Una propuesta sólida, representativa de los intereses del pueblo y de la Nación Argentina, de la presente y de la futura, debe basarse en un profundo análisis de la situación actual del país y del contexto internacional, y es precisamente por esto último que resulta imprescindible un diagnóstico preciso, sobre esos problemas que parecen reiterados e insuperables, problemas estructurales que se van reinventando, en materia política, económica, educativa, productiva, etc., etc.

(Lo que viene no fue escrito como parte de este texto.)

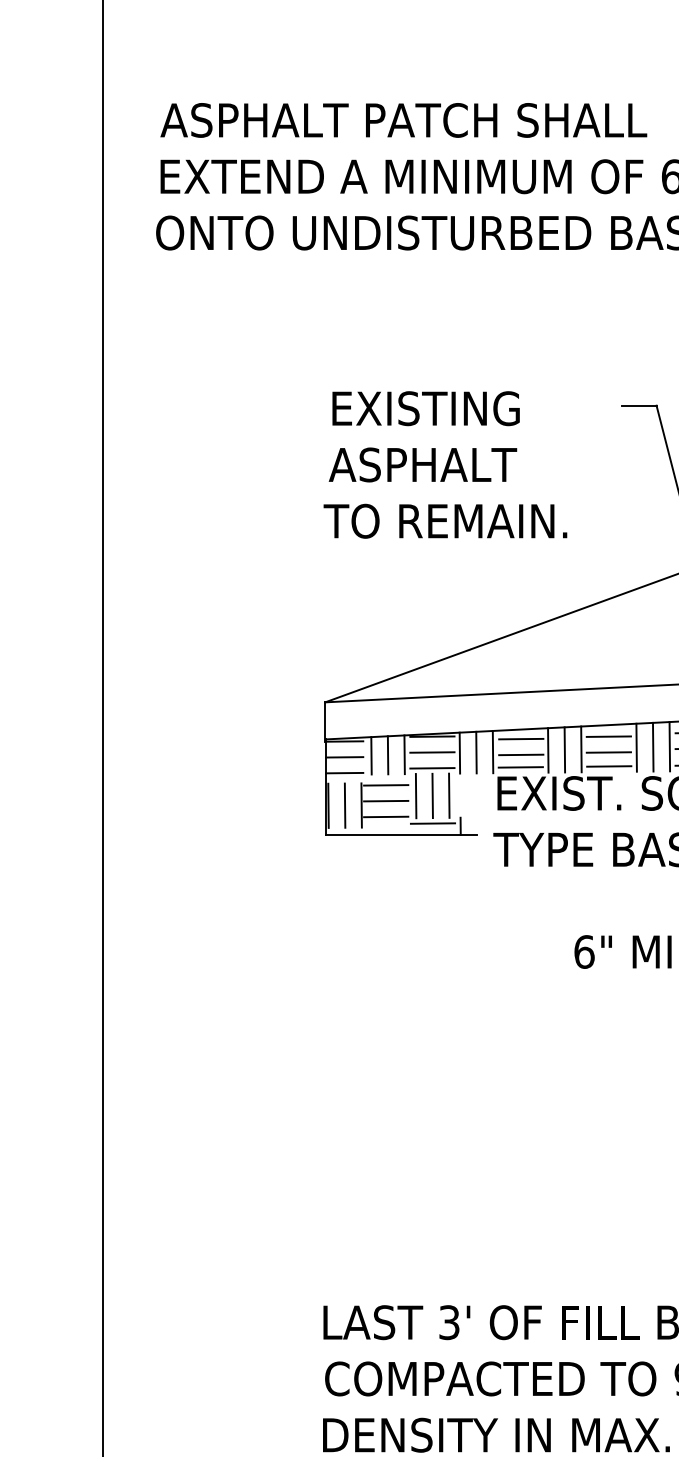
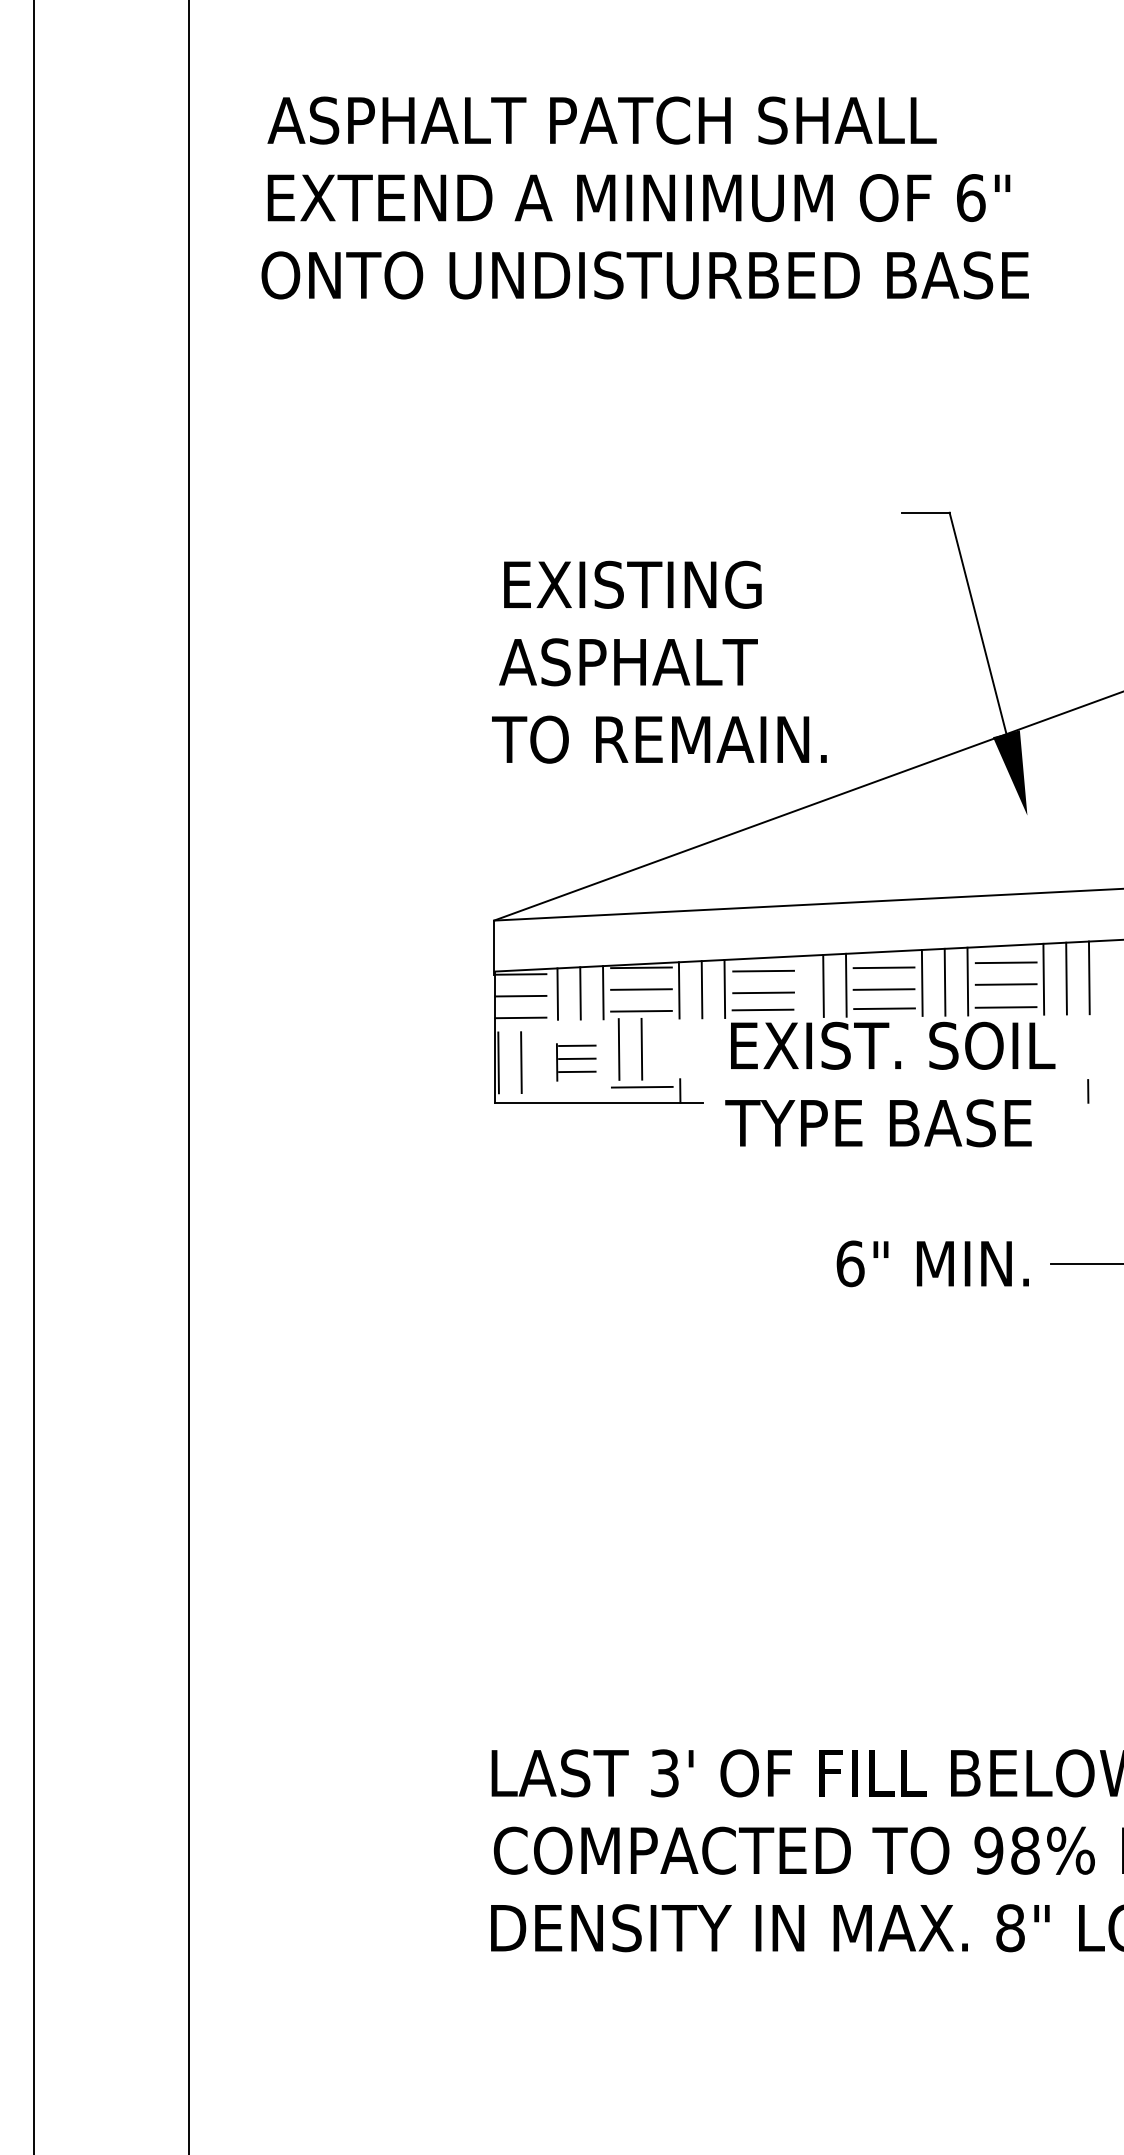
text: (445, 464) -> (659, 661), moved
line: (548, 750) -> (800, 986), removed
line: (449, 795) -> (664, 1048), removed
part: (385, 805) -> (576, 1062), size x0.6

La vertiginosa realidad mundial nos debe hacer pensar, minuto a minuto, el país que queremos para nosotros y para las generaciones futuras. Planificar, accionar, verificar, corregir y volver a planificar podría ser el método normal, la práctica instalada. Planear estratégicamente mal puede considerarse como un fin en sí mismo, simplemente es el camino obligado de una inteligente gestión de lo público.

El oficio y la intuición son útiles, pero ya insuficientes, necesitamos definir, colectivamente, objetivos claros, alcanzables, de mediano y largo plazo, y definir una hoja de ruta estructurada que apuntale un plan de desarrollo armónico, territorialmente equilibrado, gradual, sostenible y soberano. 

ARSAT, el primer satélite geoestacionario argentino y prueba de nuestra vocación activa en el desarrollo aeroespacial, largamente saboteado, interrumpido y reducido por administraciones obedientes al llamado «consenso de Washington».

Si “la unión hace la fuerza” no queda otra que unirnos para lograrlo. Hacer nuestros mejores aportes es la actitud militante que debemos tener todos aquellos que pensamos parecido, todos aquellos que nos sentimos con las ganas y la responsabilidad de contribuir para definir el modelo de país que deseamos.

Solo tenemos que juntarnos los de “este lado”, ampliamente hablando, y asumir el coraje de abordar el diseño de un nuevo modelo, desechando prácticas, creencias y discursos perimidos que, en gran medida, nos trajeron hasta acá. Si nos dejamos ganar por la inercia tal vez hoy pueda ser el principio del fin.

Propongo girar 180º o seguir fracasando. Así no va más. Juntémonos, es una oportunidad para empezar de nuevo, ya que no empezamos de cero. Supimos cruzar los Andes para liberar pueblos, hagámoslo de nuevo.